Source records

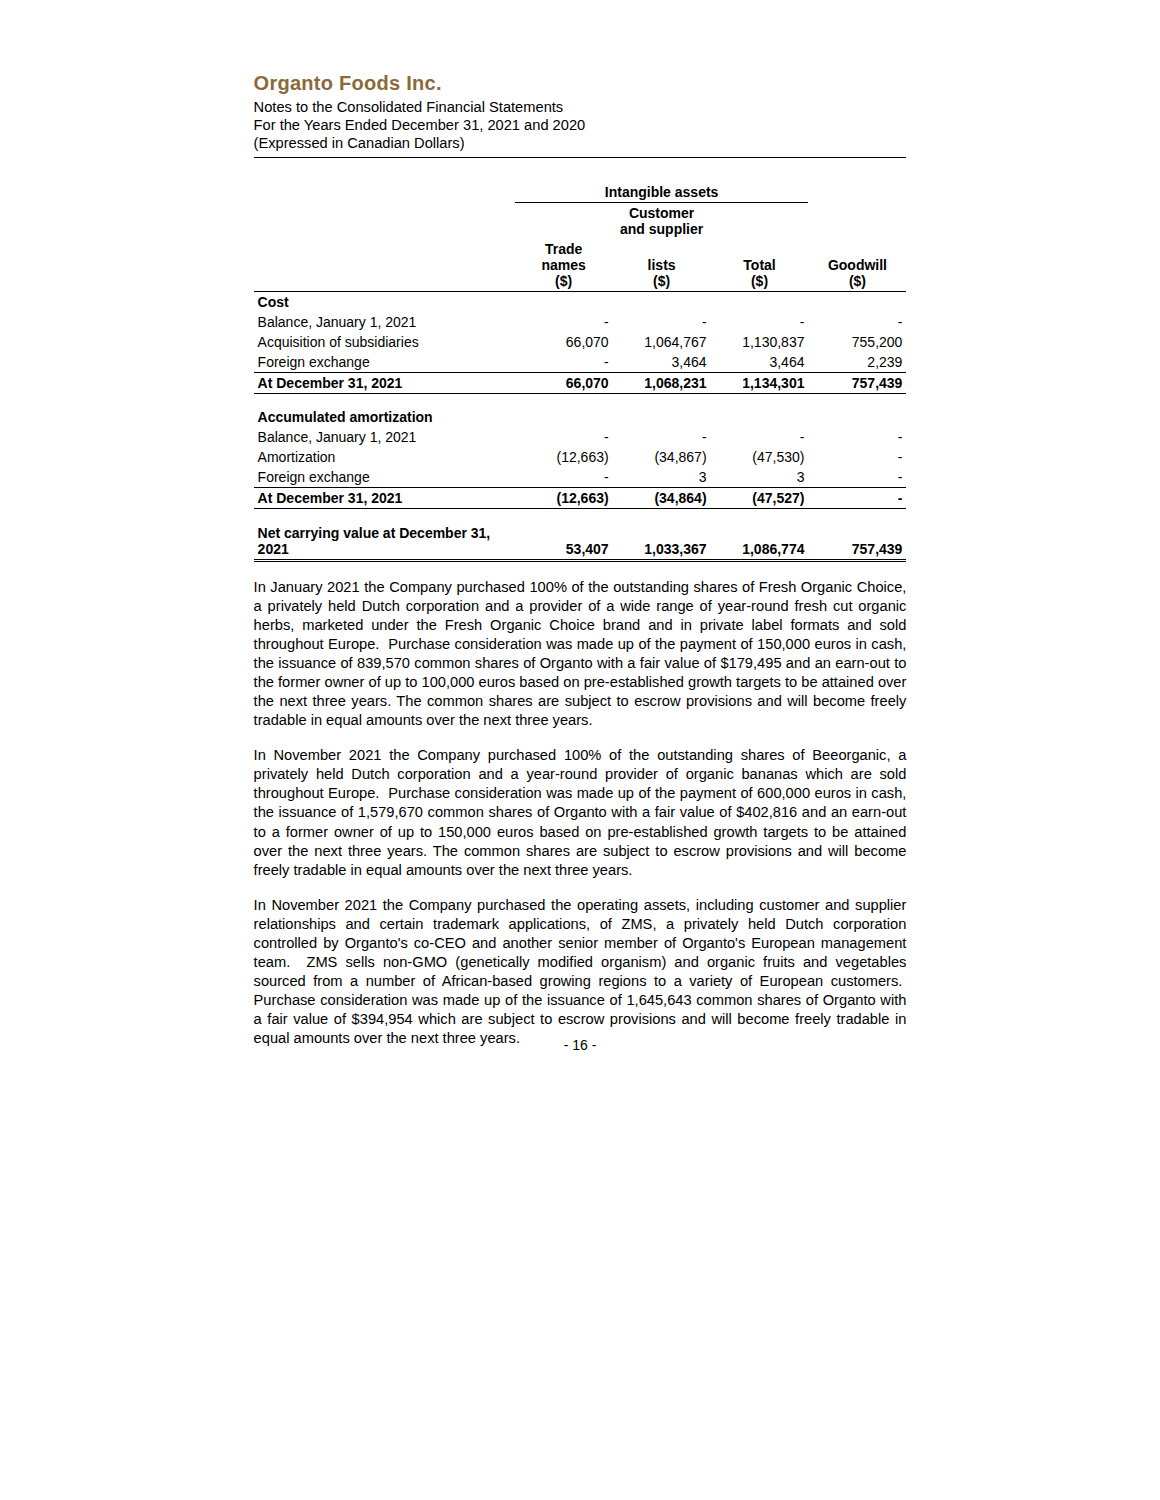Organto Foods Inc.
Notes to the Consolidated Financial Statements
For the Years Ended December 31, 2021 and 2020
(Expressed in Canadian Dollars)
| | Intangible assets | |
| | | Customer and supplier | | |
| | Trade names ($) | lists ($) | Total ($) | Goodwill ($) |
| Cost | | | | |
| Balance, January 1, 2021 | - | - | - | - |
| Acquisition of subsidiaries | 66,070 | 1,064,767 | 1,130,837 | 755,200 |
| Foreign exchange | - | 3,464 | 3,464 | 2,239 |
| At December 31, 2021 | 66,070 | 1,068,231 | 1,134,301 | 757,439 |
| Accumulated amortization | | | | |
| Balance, January 1, 2021 | - | - | - | - |
| Amortization | (12,663) | (34,867) | (47,530) | - |
| Foreign exchange | - | 3 | 3 | - |
| At December 31, 2021 | (12,663) | (34,864) | (47,527) | - |
| Net carrying value at December 31, 2021 | 53,407 | 1,033,367 | 1,086,774 | 757,439 |
In January 2021 the Company purchased 100% of the outstanding shares of Fresh Organic Choice, a privately held Dutch corporation and a provider of a wide range of year-round fresh cut organic herbs, marketed under the Fresh Organic Choice brand and in private label formats and sold throughout Europe. Purchase consideration was made up of the payment of 150,000 euros in cash, the issuance of 839,570 common shares of Organto with a fair value of $179,495 and an earn-out to the former owner of up to 100,000 euros based on pre-established growth targets to be attained over the next three years. The common shares are subject to escrow provisions and will become freely tradable in equal amounts over the next three years.
In November 2021 the Company purchased 100% of the outstanding shares of Beeorganic, a privately held Dutch corporation and a year-round provider of organic bananas which are sold throughout Europe. Purchase consideration was made up of the payment of 600,000 euros in cash, the issuance of 1,579,670 common shares of Organto with a fair value of $402,816 and an earn-out to a former owner of up to 150,000 euros based on pre-established growth targets to be attained over the next three years. The common shares are subject to escrow provisions and will become freely tradable in equal amounts over the next three years.
In November 2021 the Company purchased the operating assets, including customer and supplier relationships and certain trademark applications, of ZMS, a privately held Dutch corporation controlled by Organto's co-CEO and another senior member of Organto's European management team. ZMS sells non-GMO (genetically modified organism) and organic fruits and vegetables sourced from a number of African-based growing regions to a variety of European customers. Purchase consideration was made up of the issuance of 1,645,643 common shares of Organto with a fair value of $394,954 which are subject to escrow provisions and will become freely tradable in equal amounts over the next three years.
- 16 -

Prompt - From the records given above, reproduce all text exactly and exclude each picture.

Task response -
Organto Foods Inc.
Notes to the Consolidated Financial Statements
For the Years Ended December 31, 2021 and 2020
(Expressed in Canadian Dollars)
| | Intangible assets | |
| | | Customer and supplier | | |
| | Trade names ($) | lists ($) | Total ($) | Goodwill ($) |
| Cost | | | | |
| Balance, January 1, 2021 | - | - | - | - |
| Acquisition of subsidiaries | 66,070 | 1,064,767 | 1,130,837 | 755,200 |
| Foreign exchange | - | 3,464 | 3,464 | 2,239 |
| At December 31, 2021 | 66,070 | 1,068,231 | 1,134,301 | 757,439 |
| Accumulated amortization | | | | |
| Balance, January 1, 2021 | - | - | - | - |
| Amortization | (12,663) | (34,867) | (47,530) | - |
| Foreign exchange | - | 3 | 3 | - |
| At December 31, 2021 | (12,663) | (34,864) | (47,527) | - |
| Net carrying value at December 31, 2021 | 53,407 | 1,033,367 | 1,086,774 | 757,439 |
In January 2021 the Company purchased 100% of the outstanding shares of Fresh Organic Choice, a privately held Dutch corporation and a provider of a wide range of year-round fresh cut organic herbs, marketed under the Fresh Organic Choice brand and in private label formats and sold throughout Europe. Purchase consideration was made up of the payment of 150,000 euros in cash, the issuance of 839,570 common shares of Organto with a fair value of $179,495 and an earn-out to the former owner of up to 100,000 euros based on pre-established growth targets to be attained over the next three years. The common shares are subject to escrow provisions and will become freely tradable in equal amounts over the next three years.
In November 2021 the Company purchased 100% of the outstanding shares of Beeorganic, a privately held Dutch corporation and a year-round provider of organic bananas which are sold throughout Europe. Purchase consideration was made up of the payment of 600,000 euros in cash, the issuance of 1,579,670 common shares of Organto with a fair value of $402,816 and an earn-out to a former owner of up to 150,000 euros based on pre-established growth targets to be attained over the next three years. The common shares are subject to escrow provisions and will become freely tradable in equal amounts over the next three years.
In November 2021 the Company purchased the operating assets, including customer and supplier relationships and certain trademark applications, of ZMS, a privately held Dutch corporation controlled by Organto's co-CEO and another senior member of Organto's European management team. ZMS sells non-GMO (genetically modified organism) and organic fruits and vegetables sourced from a number of African-based growing regions to a variety of European customers. Purchase consideration was made up of the issuance of 1,645,643 common shares of Organto with a fair value of $394,954 which are subject to escrow provisions and will become freely tradable in equal amounts over the next three years.
- 16 -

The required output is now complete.